[ASSIGNMENT A] In the corpus-preprocessing guide, about how many lines should each chunk have in the example that assumes 25 threads?
[ASSIGNMENT B] Please carry on with the corpus-preprocessing guide from its last line.

[GIVEN TEXT]
################

Then, keep the top10k words by running this command:

python3 src/preprocess/get_vocab.py -c data/corpora/pubmed/2A_med_pubmed_tokenized.txt -n 10000 -sw data/resources/english_stopwords.txt -o data/corpora/pubmed/

where...

-   -c corpus file
-   -n top *n* words to consider
-   -o output folder where a frequency file ending in _frequencies.tsv will be saved

Split corpus

Please choose the number of splits according to the number of threads you can allocate to each of the subsequent processes. In this example we will assume 25 threads are available to use, and given the size of the corpus, each chunk should have about 130k lines.

Split the corpus with:

python src/preprocess/split_corpus.py -c data/corpora/pubmed/2A_med_pubmed_tokenized.txt -o data/corpora/pubmed/ -n 130000

This script produces in the -o output folder x chunks of the corpus of the name split_Y.txt.

Get co-occurrences

With the vocabulary built and the corpus divided in ~equal sized chunks, the goal is to generate a *pmi set of pairs. The first step is to build a cooccurrence matrix between for the words in the vocabulary. We generate a weighted cooccurrence matrix, where we weigh each cooccurrence by the distance (in tokens) between center and context word. We consider all words in the frequency vocabulary as valid center and context words. First, we iterate over the corpus and save triples of the form < center_word , context_word , cooc >, where cooc=1/distance between center_word and context_word.

Get them with:

python3 src/preprocess/get_triples_launcher.py -c data/corpora/pubmed/ -f data/corpora/pubmed/2A_med_pubmed_tokenized.txt_frequencies.tsv -o data/corpora/pubmed/triples/

If the frequency file you are using is external, it is possible to set a cutoff vocabulary threshold with the -v flag. This script will generate two files per split (or chunk), one with raw coocurrences, and one with the weighted ones. In this example we only use the weighted ones, but feel free to experiment with other cooc weighting schemata.

From triples to cooc matrix and pmi rankings

The set of triples generated in the previous step can be iterated over to aggregate coocurrences into one single cooc matrix.

Issue this command:

python3 src/preprocess/get_dict_matrix_from_triples.py -c data/corpora/pubmed/triples -o data/corpora/pubmed/cooc

This will iterate over all triples and generate three files in the -o folder:

-   N_vals.txt – contains two lines: sum of raw and weighted cooccurrences
-   W_raw – raw coocurrence matrix
-   W_weight – weighted cooccurrence matrix

Then, in order to convert (raw or weighted) cooccurrence matrix into a (P)PMI matrix, we call:

python3 -i src/preprocess/cooc2pmi.py -d data/corpora/pubmed/cooc/W_weight -n data/corpora/pubmed/cooc/N_vals.txt -o data/corpora/pubmed/pmi/ -t 500

where...

################

[STORED DATA]
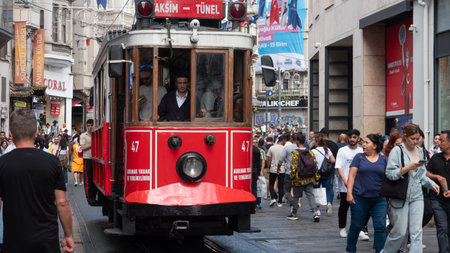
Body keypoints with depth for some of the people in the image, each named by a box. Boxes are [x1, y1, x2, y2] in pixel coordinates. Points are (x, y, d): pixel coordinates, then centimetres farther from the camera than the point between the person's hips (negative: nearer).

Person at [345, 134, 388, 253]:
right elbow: (351, 176, 1)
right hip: (360, 198, -1)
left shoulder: (384, 160, 9)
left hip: (379, 199, 1)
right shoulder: (359, 157, 5)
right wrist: (349, 193, -10)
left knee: (380, 227, -7)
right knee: (356, 226, 8)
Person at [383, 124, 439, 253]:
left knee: (417, 231, -2)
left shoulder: (420, 151, 12)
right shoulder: (397, 150, -7)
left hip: (417, 196, 5)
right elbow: (390, 173, -14)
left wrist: (431, 184, 2)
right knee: (400, 231, -1)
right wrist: (408, 167, -22)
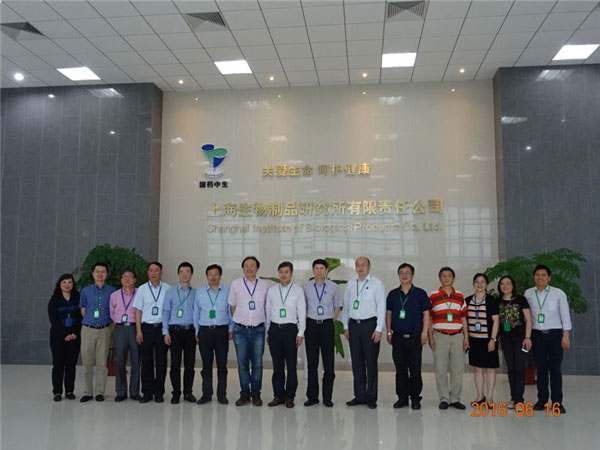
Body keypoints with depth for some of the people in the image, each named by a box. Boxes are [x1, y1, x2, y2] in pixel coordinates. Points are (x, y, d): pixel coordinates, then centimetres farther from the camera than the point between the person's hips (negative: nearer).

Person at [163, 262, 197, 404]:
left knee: (190, 363, 4)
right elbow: (166, 312, 3)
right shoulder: (170, 292, 5)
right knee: (175, 363, 0)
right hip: (175, 330, -1)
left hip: (190, 330, 1)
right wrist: (165, 332, -4)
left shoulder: (196, 293, 7)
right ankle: (176, 393, 11)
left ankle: (188, 392, 16)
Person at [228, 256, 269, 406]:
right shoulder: (236, 284, 3)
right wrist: (238, 321, 10)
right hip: (240, 330, 0)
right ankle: (244, 394, 16)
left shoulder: (264, 285, 5)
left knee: (257, 363, 4)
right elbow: (232, 306, 10)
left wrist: (266, 323, 11)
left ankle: (256, 394, 15)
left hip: (258, 329, 0)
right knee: (242, 363, 5)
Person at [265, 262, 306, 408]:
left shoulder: (298, 290, 1)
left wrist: (300, 333, -5)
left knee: (291, 365, 2)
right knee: (277, 365, 8)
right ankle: (278, 395, 18)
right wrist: (267, 332, 9)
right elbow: (268, 312, 11)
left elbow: (302, 312, 0)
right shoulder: (271, 290, 8)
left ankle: (290, 396, 13)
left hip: (290, 329, -2)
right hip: (275, 329, 2)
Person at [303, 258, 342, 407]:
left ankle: (327, 397, 11)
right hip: (311, 325, 1)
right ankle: (312, 396, 15)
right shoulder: (307, 286, 3)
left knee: (329, 363, 1)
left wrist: (330, 321, 6)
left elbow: (338, 307, 11)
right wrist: (305, 324, 7)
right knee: (312, 363, 6)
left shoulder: (333, 286, 2)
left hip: (327, 325, -1)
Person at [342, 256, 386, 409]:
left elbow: (381, 307, -5)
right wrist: (346, 326, 10)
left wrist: (378, 329, -10)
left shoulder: (376, 284, -3)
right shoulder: (351, 283, 10)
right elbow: (346, 305, 14)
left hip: (369, 324, -4)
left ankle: (371, 397, 12)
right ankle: (359, 396, 18)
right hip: (353, 325, 4)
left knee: (371, 362, 2)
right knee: (356, 363, 9)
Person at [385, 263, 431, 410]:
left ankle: (415, 398, 14)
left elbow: (426, 314, 2)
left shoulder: (420, 293, 2)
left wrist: (424, 333, -5)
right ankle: (402, 397, 16)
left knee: (415, 370, 1)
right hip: (398, 337, 2)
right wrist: (389, 333, 7)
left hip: (414, 337, -2)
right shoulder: (393, 294, 9)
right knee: (400, 369, 7)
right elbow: (388, 314, 13)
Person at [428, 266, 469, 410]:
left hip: (457, 336, 3)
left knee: (458, 369, 5)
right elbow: (428, 318, 1)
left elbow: (463, 318, 12)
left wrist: (466, 337, 6)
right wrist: (430, 337, -6)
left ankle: (455, 398, 17)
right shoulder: (433, 296, 2)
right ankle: (444, 399, 11)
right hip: (440, 336, -2)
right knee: (440, 369, 1)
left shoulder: (460, 296, 11)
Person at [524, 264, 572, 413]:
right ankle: (542, 400, 14)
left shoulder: (558, 293, -2)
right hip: (537, 335, 2)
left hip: (554, 334, -2)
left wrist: (566, 335, -5)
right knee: (541, 368, 7)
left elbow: (565, 315, 0)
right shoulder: (528, 293, 4)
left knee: (555, 369, 2)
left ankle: (557, 402, 10)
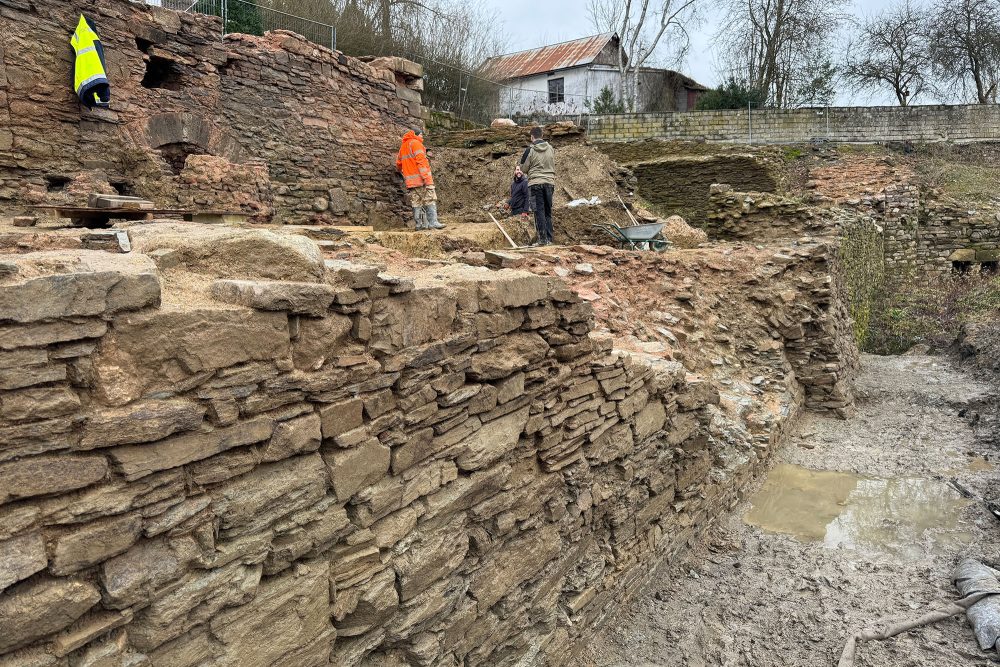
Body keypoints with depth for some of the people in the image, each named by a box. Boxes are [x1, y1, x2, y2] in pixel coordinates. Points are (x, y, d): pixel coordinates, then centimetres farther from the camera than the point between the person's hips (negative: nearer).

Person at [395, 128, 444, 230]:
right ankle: (433, 222, -17)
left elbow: (398, 163, 31)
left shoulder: (403, 146, 22)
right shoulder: (415, 143, -3)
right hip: (421, 178, -8)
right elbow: (421, 160, -15)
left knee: (416, 203, 7)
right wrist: (426, 177, -21)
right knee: (430, 200, -10)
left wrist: (401, 171, 51)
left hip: (410, 181, 8)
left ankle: (419, 224, 4)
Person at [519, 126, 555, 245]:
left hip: (536, 183, -4)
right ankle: (549, 239, 11)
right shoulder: (551, 148, 6)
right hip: (550, 182, 4)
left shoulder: (530, 150, -7)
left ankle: (542, 238, -4)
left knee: (539, 211, -1)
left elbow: (523, 168, 0)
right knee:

################

[EXERCISE RESULT A] About 130k lines.

[EXERCISE RESULT B]
-   -d – Path of the raw cooccurrence dumped dictionary.
-   -t – Top K context words (by PPMI) to be extracted for each center word

This step will produce a text file of |V| lines, with K columns, where K is the number of pairs to be obtained. The first column contains the center word, and then from the second onwards each context word is concatenated with its PPMI score with _. For example, for the center word well:

well versed_5.84 proportioned_4.88 muscled_4.83 mannered_4.83 faring_4.79 artesian_4.60 meshed_4.47 camouflaged_4.45 ...

It is advisable to set K to a large number so we can then find and filter pairs by min frequency in the corpus (e.g., the top PPMI context word for style is gangman, which is probably fairly infrequent, and we may not want such a specific association, but rather neo-classic or renaissance).

Generate graph edges

With the ppmi pairs extracted, the next step is to produce a file with target word pairs for which contexts will be extracted. In order to do this, in addition to a min threshold of ppmi score (or the top N highest context words for each center word ranked by ppmi), we will also consider overall word frequency and minimum raw cooccurrence (for an edge to be meaningful we want it to occur at least in X sentences, regardless of ppmi association strength).

Run the following command:

python3 -i src/preprocess/get_graph_nodes.py -pmi data/corpora/pubmed/pmi/ppmi_pairs_topk=500.tsv -f data/corpora/pubmed/2A_med_pubmed_tokenized.txt_frequencies.tsv -v 10000 -rawcooc data/corpora/pubmed/cooc/W_raw -minf 50 -mincooc 10 -npairs 20 -o data/corpora/pubmed/pmi

where...

-   -pmi – Path of the ppmi pairs (output of previous step)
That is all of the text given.